2010年,福建省台港澳暨海外华文文学研究会和华侨大学华文学院共同承办省社科联第七届社科分论坛,主题为“全球化时代的华文书写与海西文化传播”,出版了《全球化时代的华文书写与海西文化传播国际研讨会论文集》,从各个层面探讨了全球化时代华文书写的发展趋势以及海西文化传播等问题。研讨会在《世界华文文学论坛》、《华文文学》、《台港文学选刊》等专业杂志和《文艺报》、《中国艺术报》、《海峡都市报》以及各大网站都有所报道或评述,获得了良好的学界评价与社会影响。2011年,台港澳暨海外华文文学研究会联合泉州师范学院共同承办省社科联第八届社科分论坛活动,主题为“流散华文与福建书写”,内容主要涉及以下方面:1.海外华文作家的福建书写;2.福建籍华文作家的海外书写;3.非福建籍作家的福建书写(有关福建的主题写作、外省作家在福建的在地书写);4.福建文化对于海外华文文学的影响;5.闽台文化渊源背景下的台湾文学;6.东南亚华文作家与闽南文化的关系;7.闽南文化对东南亚华文文学的影响;8.福建文学在海外的传播与接受;9.海外华文文学在福建的传播与接受;10.福建作家的福建书写。这次研讨会可以视为上次论坛主题讨论的延续与深化。

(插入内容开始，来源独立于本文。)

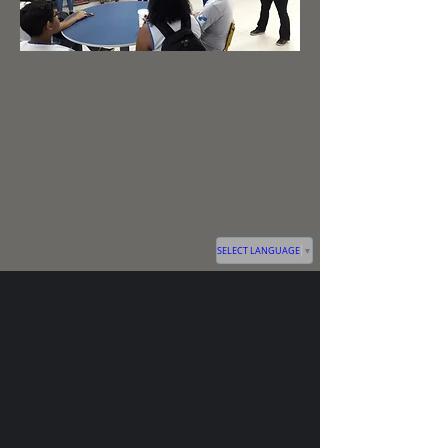
SELECT LANGUAGE
▼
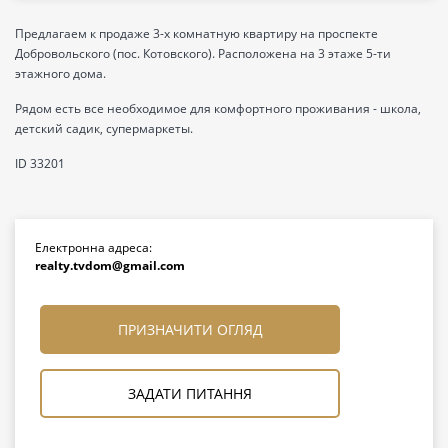
Предлагаем к продаже 3-х комнатную квартиру на проспекте
Добровольского (пос. Котовского). Расположена на 3 этаже 5-ти
этажного дома.
Рядом есть все необходимое для комфортного проживания - школа,
детский садик, супермаркеты.
ID 33201
Електронна адреса:
realty.tvdom@gmail.com
ПРИЗНАЧИТИ ОГЛЯД
ЗАДАТИ ПИТАННЯ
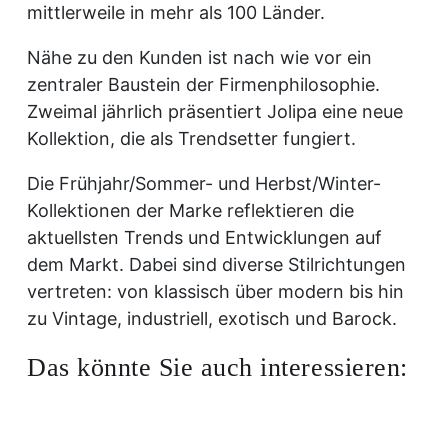
mittlerweile in mehr als 100 Länder.
Nähe zu den Kunden ist nach wie vor ein
zentraler Baustein der Firmenphilosophie.
Zweimal jährlich präsentiert Jolipa eine neue
Kollektion, die als Trendsetter fungiert.
Die Frühjahr/Sommer- und Herbst/Winter-
Kollektionen der Marke reflektieren die
aktuellsten Trends und Entwicklungen auf
dem Markt. Dabei sind diverse Stilrichtungen
vertreten: von klassisch über modern bis hin
zu Vintage, industriell, exotisch und Barock.
Das könnte Sie auch interessieren:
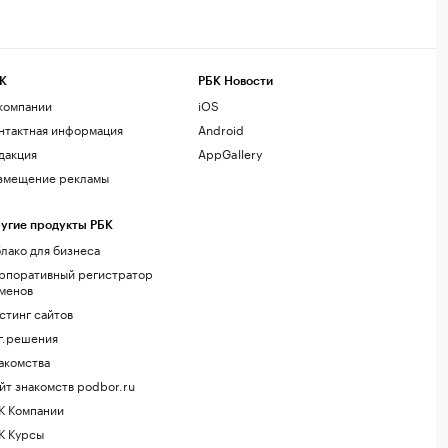
К
РБК Новости
компании
iOS
нтактная информация
Android
дакция
AppGallery
змещение рекламы
угие продукты РБК
лако для бизнеса
рпоративный регистратор
менов
стинг сайтов
г.решения
акомства
йт знакомств podbor.ru
К Компании
К Курсы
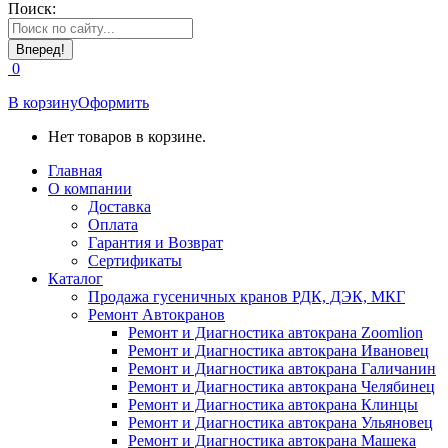
Поиск:
0
В корзину
Оформить
Нет товаров в корзине.
Главная
О компании
Доставка
Оплата
Гарантия и Возврат
Сертификаты
Каталог
Продажа гусеничных кранов РДК, ДЭК, МКГ
Ремонт Автокранов
Ремонт и Диагностика автокрана Zoomlion
Ремонт и Диагностика автокрана Ивановец
Ремонт и Диагностика автокрана Галичанин
Ремонт и Диагностика автокрана Челябинец
Ремонт и Диагностика автокрана Клинцы
Ремонт и Диагностика автокрана Ульяновец
Ремонт и Диагностика автокрана Машека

晚近十年,“离散”或者“流散”概念在世界华文文学研究中登场亮相,逐渐成为华文文学批评的关键概念之一。尽管华文文学批评界对“离散”术语的使用还存在着种种不同意见,但“离散论述”的兴起已经构成华文文学研究的一大趋势,这个现象值得我们认真关注。其实,“离散”并非新造的语词。在古代中国文献中,“离散”是一个十分常见的词语:“彼夺其民时,使不得耕耨以养其父母,父母冻饿,兄弟妻子离散。”(《孟子·梁惠王》)“帝告巫阳曰:’有人在下,我欲辅之。魂魄离散,汝筮予之。‘”(《楚辞·招魂》)“皇天之不纯命兮,何百姓之震愆。民离散而相失兮,方仲春而东迁。去故乡而就远兮,遵江、夏以流亡。”(《九章·哀郢》)“鸿雁不来,远人背叛;玄鸟不归,室家离散。”(《逸周书》)“蹈清漺之危跡兮,躡离散之轻微。”(阮籍《清思赋》)“刘季玉虽有益州之地,禀性暗弱,不能任贤用能;加之张鲁在北,时思侵犯;人心离散,思得明主。”(《三国演义》)……古代汉语中,“离散”一词大体有两种含义:一是由于战争或政治的原因而流离失所或背井离乡;二是指人心的离散涣散。在西方,“离散”概念历史同样悠久。据考证,这个概念的出场始于公元1世纪,犹太人起义反抗罗马帝国统治失败后集体流亡,飘零散居于世界各地。所以,在西方文学中,“离散”最初大多用于描述犹太族裔的离散经验和文化感受。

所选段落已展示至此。